-- Provided information follows --

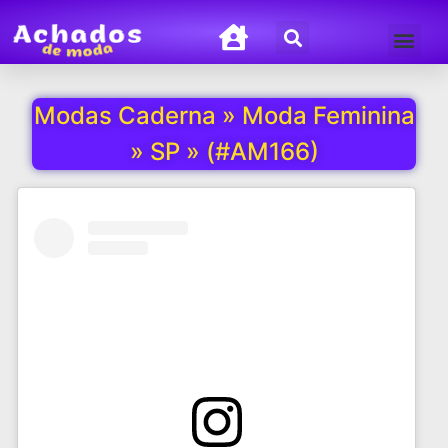
Termos de Uso
Política de Privacida
Modas Caderna » Moda Feminina
» SP » (#AM166)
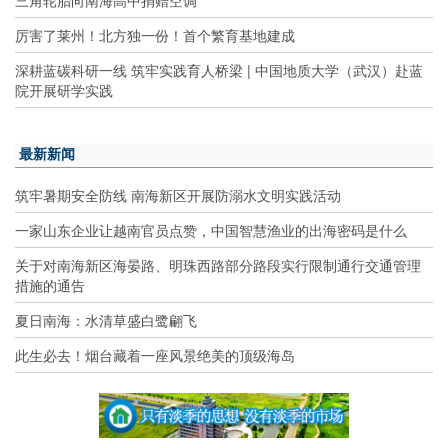
三角轮胎向南海高中捐赠空调
厉害了莱州！北方独一份！首个繁育基地建成
深耕蓝碳科研一线 筑牢实践育人桥梁 | 中国地质大学（武汉）赴蓝
院开展研学实践
最新新闻
筑牢暑期安全防线 南海新区开展防溺水文明实践活动
一家山东企业让越南官员点赞，中国智慧渔业的出海密码是什么
关于对南海新区海晏路、明珠西路部分路段实行限制通行交通管理
措施的通告
夏日南海：水清草盛白鹭翩飞
此生必去！烟台藏着一座风景绝美的顶级海岛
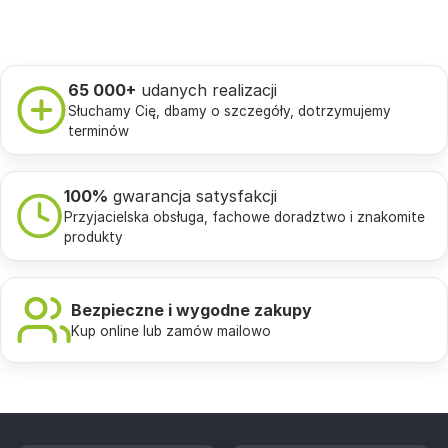
65 000+
udanych realizacji
Słuchamy Cię, dbamy o szczegóły, dotrzymujemy
terminów
100%
gwarancja satysfakcji
Przyjacielska obsługa, fachowe doradztwo i znakomite
produkty
Bezpieczne i wygodne zakupy
Kup online lub zamów mailowo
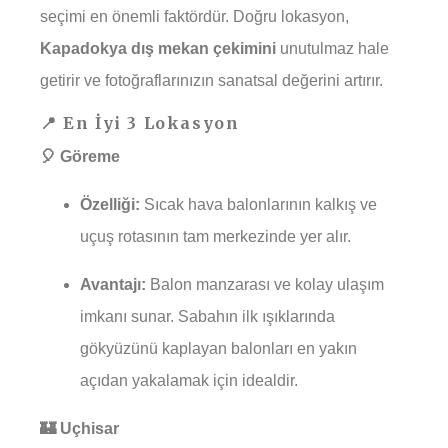
seçimi en önemli faktördür. Doğru lokasyon,
Kapadokya dış mekan çekimini
unutulmaz hale
getirir ve fotoğraflarınızın sanatsal değerini artırır.
📍 En İyi 3 Lokasyon
🎈 Göreme
Özelliği:
Sıcak hava balonlarının kalkış ve
uçuş rotasının tam merkezinde yer alır.
Avantajı:
Balon manzarası ve kolay ulaşım
imkanı sunar. Sabahın ilk ışıklarında
gökyüzünü kaplayan balonları en yakın
açıdan yakalamak için idealdir.
🏰 Uçhisar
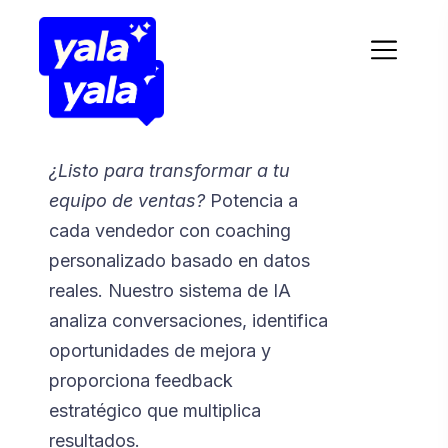
¿Listo para transformar a tu
equipo de ventas?
Potencia a
cada vendedor con coaching
personalizado basado en datos
reales. Nuestro sistema de IA
analiza conversaciones, identifica
oportunidades de mejora y
proporciona feedback
estratégico que multiplica
resultados.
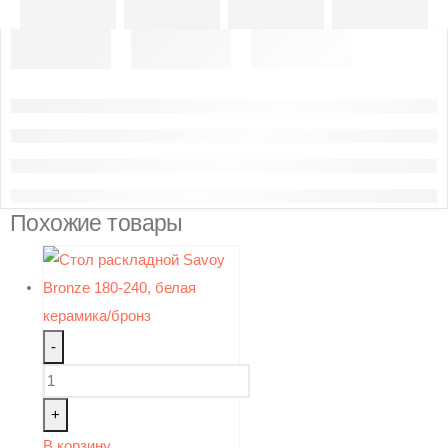
Похожие товары
-
+
В корзину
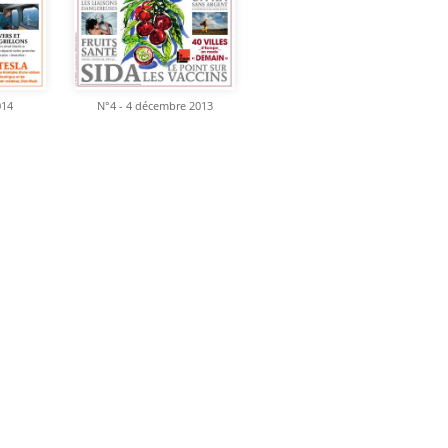
014
N°4 - 4 décembre 2013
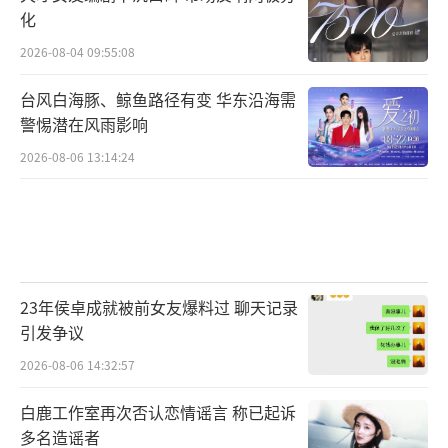
化
2026-08-04 09:55:08
台风白海豚、鲸鱼路径有变 华东沿海需
警惕潜在风雨影响
2026-08-06 13:14:24
23年侯卓成就被前女友爆料过 聊天记录
引发争议
2026-08-06 14:32:57
白鹿工作室再次否认恋情谣言 称已起诉
多名造谣者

-- Provided information concluded --

Exercise: Print nothing but the lines above starting with the line that contains "Política de Privacida" and going on through the line that contains "Sıcak hava balonlarının kalkış ve". Leave out the pictures.

Task result:
Política de Privacida
Modas Caderna » Moda Feminina
» SP » (#AM166)
三角轮胎向南海高中捐赠空调
厉害了莱州！北方独一份！首个繁育基地建成
深耕蓝碳科研一线 筑牢实践育人桥梁 | 中国地质大学（武汉）赴蓝
院开展研学实践
最新新闻
筑牢暑期安全防线 南海新区开展防溺水文明实践活动
一家山东企业让越南官员点赞，中国智慧渔业的出海密码是什么
关于对南海新区海晏路、明珠西路部分路段实行限制通行交通管理
措施的通告
夏日南海：水清草盛白鹭翩飞
此生必去！烟台藏着一座风景绝美的顶级海岛
65 000+
udanych realizacji
Słuchamy Cię, dbamy o szczegóły, dotrzymujemy
terminów
100%
gwarancja satysfakcji
Przyjacielska obsługa, fachowe doradztwo i znakomite
produkty
Bezpieczne i wygodne zakupy
Kup online lub zamów mailowo
seçimi en önemli faktördür. Doğru lokasyon,
Kapadokya dış mekan çekimini
unutulmaz hale
getirir ve fotoğraflarınızın sanatsal değerini artırır.
📍 En İyi 3 Lokasyon
🎈 Göreme
Özelliği:
Sıcak hava balonlarının kalkış ve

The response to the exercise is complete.